In contrast, the normoxic EC-SOD TG mice showed an approximately five- to sixfold increase in lung EC-SOD activity levels compared with WT mice, similar to our previously published report (10). The EC-SOD activity levels in the EC-SOD TG mice remained elevated and did not significantly change in response to either a 1-day or 35-day exposure to hypoxia. After 35 days of hypoxia, the EC-SOD activity in the EC-SOD TG mice was sevenfold greater than WT mice due to the decreased activity levels measured in WT mice at this late time point (Fig. 1B). Intracellular SOD (SOD1 and SOD2) activity remained similar in both strains of mice under normoxia (521 ± 40 U/g tissue in WT vs. 464 ± 195 U/g tissue in EC-SOD TG, n = 5 each, P > 0.05) with no significant change following exposure to 35 days of hypoxia.

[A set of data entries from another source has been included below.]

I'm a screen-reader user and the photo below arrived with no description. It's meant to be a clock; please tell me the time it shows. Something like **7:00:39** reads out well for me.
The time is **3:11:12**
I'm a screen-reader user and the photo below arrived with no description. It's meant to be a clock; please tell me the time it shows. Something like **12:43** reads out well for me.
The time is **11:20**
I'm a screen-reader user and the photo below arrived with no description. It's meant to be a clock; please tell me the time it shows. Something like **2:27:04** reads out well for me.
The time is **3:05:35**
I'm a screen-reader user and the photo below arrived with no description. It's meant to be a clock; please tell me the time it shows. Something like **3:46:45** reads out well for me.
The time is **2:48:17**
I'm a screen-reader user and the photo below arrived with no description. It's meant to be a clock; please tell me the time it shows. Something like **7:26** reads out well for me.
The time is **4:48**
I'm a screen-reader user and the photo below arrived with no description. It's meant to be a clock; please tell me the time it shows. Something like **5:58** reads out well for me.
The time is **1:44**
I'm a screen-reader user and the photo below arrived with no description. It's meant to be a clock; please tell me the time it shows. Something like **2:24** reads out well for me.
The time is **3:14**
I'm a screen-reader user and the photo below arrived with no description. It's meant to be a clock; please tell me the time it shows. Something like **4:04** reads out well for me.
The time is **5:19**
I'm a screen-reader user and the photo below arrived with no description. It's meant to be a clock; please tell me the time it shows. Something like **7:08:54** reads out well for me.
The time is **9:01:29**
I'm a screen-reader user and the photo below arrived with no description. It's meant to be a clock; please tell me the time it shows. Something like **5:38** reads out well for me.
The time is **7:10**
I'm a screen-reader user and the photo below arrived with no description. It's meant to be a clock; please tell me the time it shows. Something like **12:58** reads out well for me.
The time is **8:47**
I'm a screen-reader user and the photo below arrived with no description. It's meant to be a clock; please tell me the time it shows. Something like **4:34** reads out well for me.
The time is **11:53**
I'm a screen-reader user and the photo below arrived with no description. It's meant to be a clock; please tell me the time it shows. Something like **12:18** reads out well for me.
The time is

Although we detected a small increase in EC-SOD activity at 1 day of hypoxia in the lungs of WT mice, we measured a decrease in GSH/GSSG ratio after 1 day of hypoxia, indicative of increased oxidative stress in response to hypoxia (Fig. 2). In contrast, in mice overexpressing EC-SOD, there was an increased GSH/GSSG ratio compared with WT mice at baseline that did not significantly decrease in response to hypoxia (Fig. 2).

Fig. 2.

Overexpression of EC-SOD protects against oxidative stress. The ratio of reduced to oxidized glutathione (GSH/GSSG) was measured in lung tissue using a glutathione assay kit (Cayman Chemical) in WT and EC-SOD TG mice exposed to 1 day of hypoxia. This time point was selected to test whether there was evidence for oxidative stress despite the small increase in EC-SOD activity levels observed at 1 day of hypoxia and test the impact of EC-SOD on the redox state of the lung. *Decreased GSH/GSSG vs. WT normoxic lungs; #increased GSH/GSSG vs. WT normoxic lungs. P < 0.05 by 1-way ANOVA; n = 4.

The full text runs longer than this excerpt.